Bushweiler v. Polk County Bank, 129
¶28 Based on the undisputed facts, we conclude that Meriter is not legally liable for the funds in the Medical Staff account. We therefore conclude that the commercial coverage policy does not cover the loss to the Medical Staff bank account under the “legally liable” provision.
¶29 For the reasons discussed above, we conclude that the circuit court did not err by entering summary judgment in favor of Travelers.
By
the Court.—Judgment affirmed
[1] Malek was convicted of mail fraud in United States District Court after pleading guilty to the charge of embezzling from Meriter.

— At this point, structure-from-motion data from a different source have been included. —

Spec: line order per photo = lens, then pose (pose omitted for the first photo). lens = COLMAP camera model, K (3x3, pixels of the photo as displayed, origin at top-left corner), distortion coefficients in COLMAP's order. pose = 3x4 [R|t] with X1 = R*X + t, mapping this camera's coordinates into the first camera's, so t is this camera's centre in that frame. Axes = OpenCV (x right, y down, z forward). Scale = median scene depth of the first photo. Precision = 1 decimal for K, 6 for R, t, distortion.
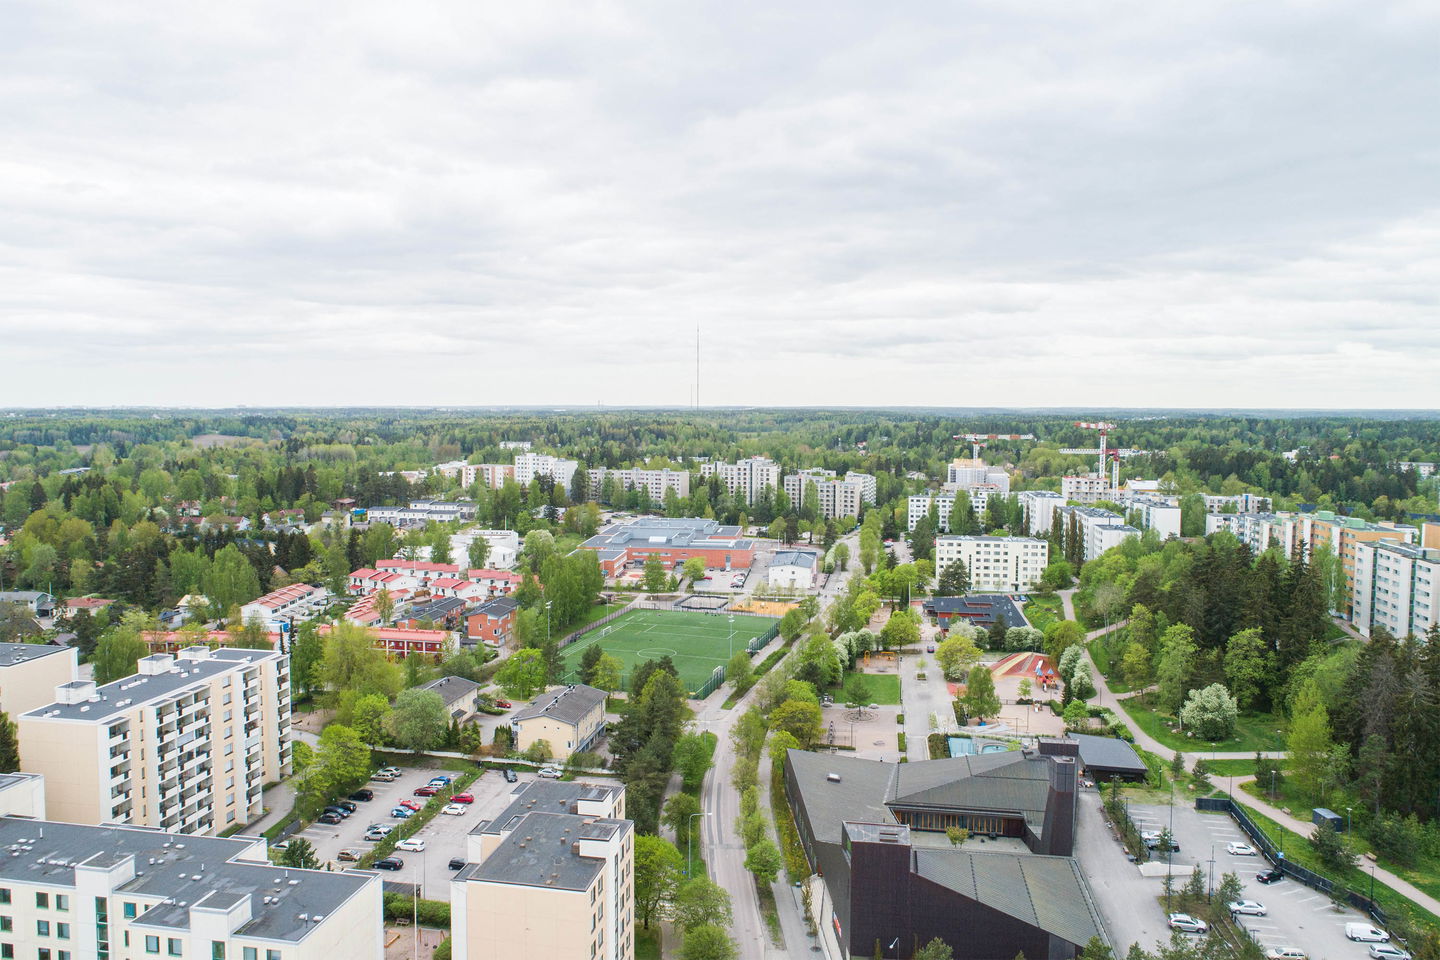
lens RADIAL K [[995.0, 0, 720.0], [0, 995.0, 480.0], [0, 0, 1]] dist [-0.003645, -0.001280]
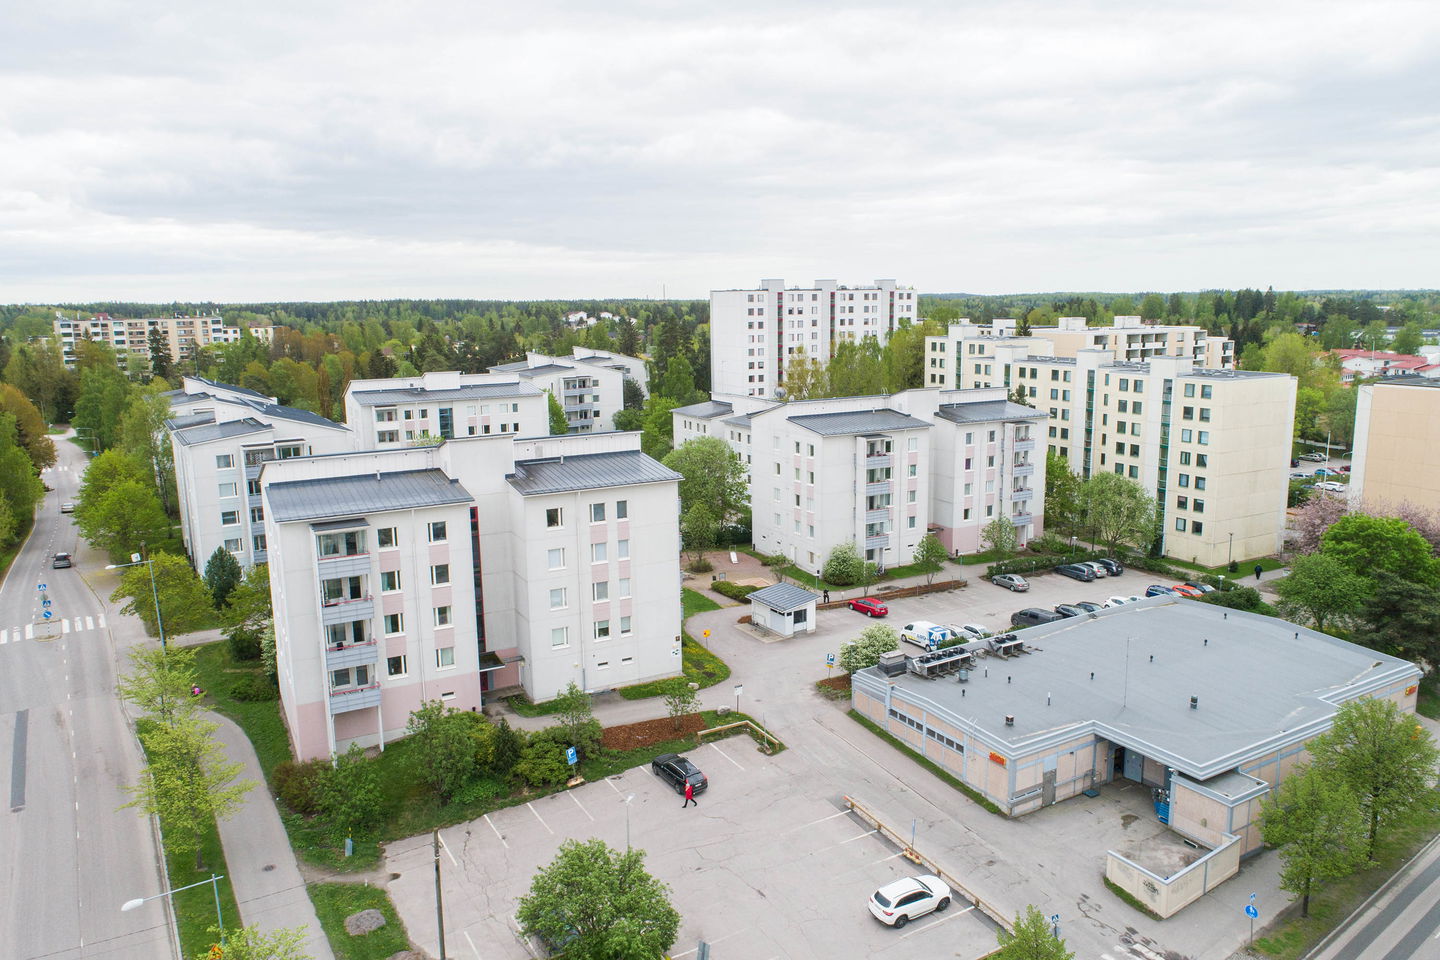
lens RADIAL K [[995.0, 0, 720.0], [0, 995.0, 480.0], [0, 0, 1]] dist [-0.003645, -0.001280]
pose [[0.626781, 0.125845, -0.768966, 0.082558], [-0.035608, 0.990467, 0.133071, 0.178705], [0.778381, -0.056025, 0.625287, -0.160144]]
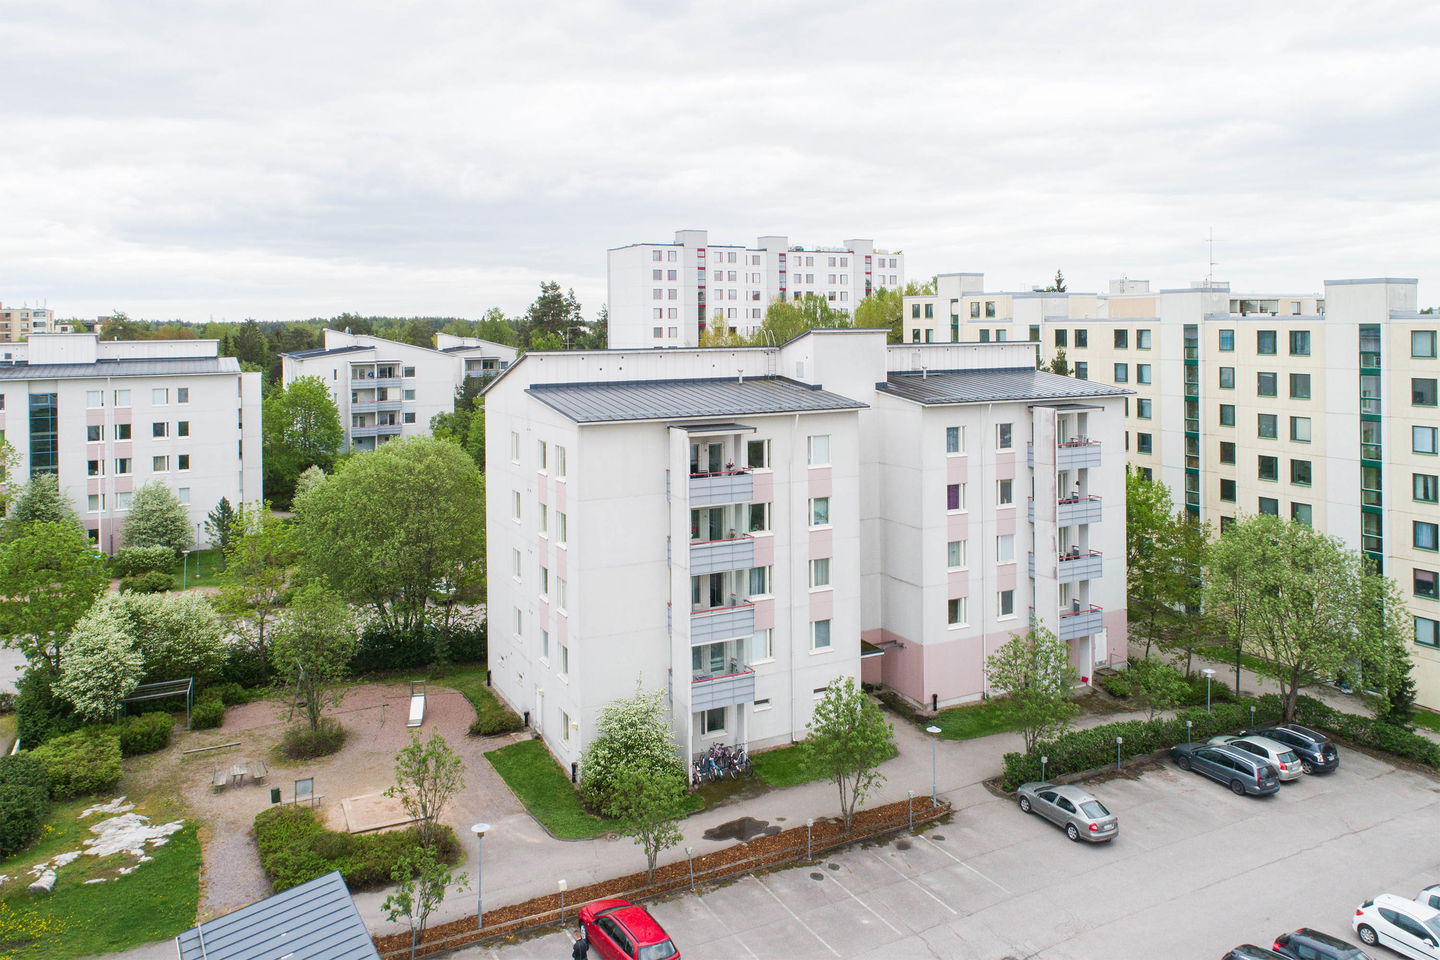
lens RADIAL K [[984.1, 0, 715.1], [0, 984.1, 355.6], [0, 0, 1]] dist [0.004527, 0.001963]
pose [[0.598969, 0.003487, -0.800764, -0.096718], [-0.038107, 0.998982, -0.024154, 0.211588], [0.799865, 0.044983, 0.598492, 0.097589]]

[2] All references to the Wisconsin Statutes are to the 2005-06 version unless otherwise noted. Wisconsin Stat. § 631.11(1)(b) provides:
Misrepresentation or breach of affirmative warranty. No misrepresentation, and no breach of an affirmative warranty, that is made by a person other than the insurer or an agent of the insurer in the negotiation for or procurement of an insurance contract constitutes grounds for rescission of, or affects the insurer’s obligations under, the policy unless, if a misrepresentation, the person knew or should have known that the representation was false, and unless any of the following applies:
1. The insurer relies on the misrepresentation or affirmative warranty and the misrepresentation or affirmative warranty is either material or made with intent to deceive.
2. The fact misrepresented or falsely warranted contributes to the loss.